Hyperglycemia was defined as plasma glucose levels of >8.3 mmol/L and hypoglycemia as plasma glucose levels of <2.6 mmol/L (also see below).18 Infants were identified as having hyperglycemia, hypoglycemia, or both, according to these criteria, for each day of the week. To grade the hyperglycemic load for the first week of life, a scoring system was used.30 The infants were categorized according to the number of days with hyperglycemic levels as follows: group I, no day with plasma glucose levels of >8.3 mmol/L; group II, 1 to 3 days with plasma glucose levels of >8.3 mmol/L; group III, ≥4 days with plasma glucose levels of >8.3 mmol/L. To overcome the inconsistency of different numbers of documented values per patient per day, relative hyperglycemia was calculated as follows: (number of hyperglycemic plasma glucose levels/number of measurements obtained) × total number of measurements in the first week of life. The patients were then recategorized into new groups (groups IV–VI) on the basis of the relative number of plasma glucose levels of >8.3 mmol/L, as follows: group IV, no relative plasma glucose levels of >8.3 mmol/L; group V, 1 to 3 relative plasma glucose levels of >8.3 mmol/L; group VI, ≥4 relative plasma glucose levels of >8.3 mmol/L.
MRI of the Brain and Cranial Ultrasonography
MRI of the brain was performed for the 94 surviving infants at term-equivalent age (GA of 39–41 weeks).30 MRI was performed by using a 1.5-T magnetic resonance system (Philips Intera, Philips Medical, Best, Netherlands). Infants were fed and given chloral hydrate (30 mg/kg, administered orally or rectally) 15 to 30 minutes before the examination.
The scans first were analyzed by a single neuroradiologist experienced in pediatric MRI and then were evaluated by 3 observers blinded to the clinical course. The MRI findings were scored by using a combination of criteria for white matter (WM) and gray matter.31 WM was graded with scores between 1 and 3 (1 = normal, 2 = focal/mild, 3 = >1 region/extensive) for 5 variables, that is, WM signal abnormality (shortening in T1-weighted imaging), WM reduction (WMR) in volume, cystic abnormality, lateral ventricular size and myelination, and thinning of the corpus callosum. WM abnormalities were further classified on the basis of the composite scores in the following 5 categories (potential score range: 5–15): no WM abnormality (scores of 5 or 6), mild WM abnormality (scores of 7–9), moderate/severe noncystic WM abnormality (scores of 10–12), or moderate/severe cystic WM abnormality (scores of 13–15). Gray matter was graded similarly (score range: 1–3) for 3 variables, that is, abnormalities in cortical gray matter signal, maturity of cortical gyration rated with standard gyral models, and size of the subarachnoid space. Composite gray matter scores were then classified as normal (scores of 3–5) or abnormal (scores of 6–9). Interrater agreement was >95%, and discrepancies between observers were resolved through discussion. Results were analyzed for individual item scores as well as moderate/severe WM scores, total gray matter scores, total brain scores,31,32 and WMR coded as normal (scores of 5 or 6) or abnormal (scores of 7–15). Consensus was reached in all cases.

## Task A
In the methods passage, what dose of chloral hydrate were the infants given before the MRI examination?
## Task B
Duplicate the part of the methods passage between "MRI of the Brain and" and "before the examination.", inclusive.

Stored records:
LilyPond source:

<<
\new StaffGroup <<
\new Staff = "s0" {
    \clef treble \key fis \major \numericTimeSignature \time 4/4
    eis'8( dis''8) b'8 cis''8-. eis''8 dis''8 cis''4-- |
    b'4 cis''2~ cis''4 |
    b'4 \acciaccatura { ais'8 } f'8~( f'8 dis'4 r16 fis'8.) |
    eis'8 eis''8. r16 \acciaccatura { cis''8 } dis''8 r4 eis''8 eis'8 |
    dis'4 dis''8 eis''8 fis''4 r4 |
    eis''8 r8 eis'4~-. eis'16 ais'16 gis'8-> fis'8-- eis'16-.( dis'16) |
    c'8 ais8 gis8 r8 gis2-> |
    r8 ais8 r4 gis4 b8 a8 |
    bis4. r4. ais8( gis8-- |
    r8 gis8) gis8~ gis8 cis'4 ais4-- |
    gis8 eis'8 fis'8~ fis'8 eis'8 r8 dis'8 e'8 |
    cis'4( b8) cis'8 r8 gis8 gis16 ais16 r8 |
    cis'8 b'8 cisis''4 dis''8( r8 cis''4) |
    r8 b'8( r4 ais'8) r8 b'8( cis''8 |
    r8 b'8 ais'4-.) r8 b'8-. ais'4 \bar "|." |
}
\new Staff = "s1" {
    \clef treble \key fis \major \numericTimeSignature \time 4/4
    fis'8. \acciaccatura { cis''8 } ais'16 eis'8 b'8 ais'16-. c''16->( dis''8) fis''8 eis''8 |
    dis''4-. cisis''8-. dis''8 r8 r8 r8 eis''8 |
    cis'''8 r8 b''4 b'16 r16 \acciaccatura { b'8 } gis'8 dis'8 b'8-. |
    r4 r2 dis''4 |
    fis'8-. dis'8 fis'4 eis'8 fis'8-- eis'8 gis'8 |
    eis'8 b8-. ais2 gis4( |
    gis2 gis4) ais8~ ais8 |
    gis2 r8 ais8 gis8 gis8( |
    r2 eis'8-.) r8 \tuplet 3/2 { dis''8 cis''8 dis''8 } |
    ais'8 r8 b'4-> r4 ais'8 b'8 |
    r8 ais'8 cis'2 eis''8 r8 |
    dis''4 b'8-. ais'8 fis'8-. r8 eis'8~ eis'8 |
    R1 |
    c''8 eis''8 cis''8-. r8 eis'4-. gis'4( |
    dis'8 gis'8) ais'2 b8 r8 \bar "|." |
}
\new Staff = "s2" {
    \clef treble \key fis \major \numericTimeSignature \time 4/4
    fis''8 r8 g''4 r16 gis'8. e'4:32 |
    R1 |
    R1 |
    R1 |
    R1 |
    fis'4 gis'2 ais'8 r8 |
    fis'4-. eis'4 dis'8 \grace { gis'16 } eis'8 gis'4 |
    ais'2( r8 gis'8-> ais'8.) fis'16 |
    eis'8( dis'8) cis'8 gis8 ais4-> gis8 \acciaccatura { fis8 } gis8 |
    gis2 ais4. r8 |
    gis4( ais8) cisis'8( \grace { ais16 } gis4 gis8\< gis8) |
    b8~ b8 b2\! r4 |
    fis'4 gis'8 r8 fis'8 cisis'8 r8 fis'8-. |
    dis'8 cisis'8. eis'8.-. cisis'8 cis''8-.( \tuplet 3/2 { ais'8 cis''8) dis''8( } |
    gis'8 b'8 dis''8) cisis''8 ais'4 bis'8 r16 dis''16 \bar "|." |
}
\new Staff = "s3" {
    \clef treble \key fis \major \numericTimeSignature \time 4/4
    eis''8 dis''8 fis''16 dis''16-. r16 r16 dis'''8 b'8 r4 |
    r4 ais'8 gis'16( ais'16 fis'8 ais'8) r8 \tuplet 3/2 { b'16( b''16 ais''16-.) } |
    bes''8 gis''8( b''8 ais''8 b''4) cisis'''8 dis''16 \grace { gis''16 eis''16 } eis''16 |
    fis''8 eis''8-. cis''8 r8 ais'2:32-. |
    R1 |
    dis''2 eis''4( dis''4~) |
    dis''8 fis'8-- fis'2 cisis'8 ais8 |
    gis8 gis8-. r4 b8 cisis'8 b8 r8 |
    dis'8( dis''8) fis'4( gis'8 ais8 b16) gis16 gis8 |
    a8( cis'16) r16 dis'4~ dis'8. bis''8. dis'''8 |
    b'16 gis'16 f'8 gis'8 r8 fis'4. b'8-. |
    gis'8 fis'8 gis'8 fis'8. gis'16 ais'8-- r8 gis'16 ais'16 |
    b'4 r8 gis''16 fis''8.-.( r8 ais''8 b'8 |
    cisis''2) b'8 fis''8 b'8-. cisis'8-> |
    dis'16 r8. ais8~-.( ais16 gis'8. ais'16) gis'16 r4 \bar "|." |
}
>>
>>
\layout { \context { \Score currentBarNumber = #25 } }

## Worked solution A
30 mg/kg, administered orally or rectally.

## Worked solution B
MRI of the Brain and Cranial Ultrasonography
MRI of the brain was performed for the 94 surviving infants at term-equivalent age (GA of 39–41 weeks).30 MRI was performed by using a 1.5-T magnetic resonance system (Philips Intera, Philips Medical, Best, Netherlands). Infants were fed and given chloral hydrate (30 mg/kg, administered orally or rectally) 15 to 30 minutes before the examination.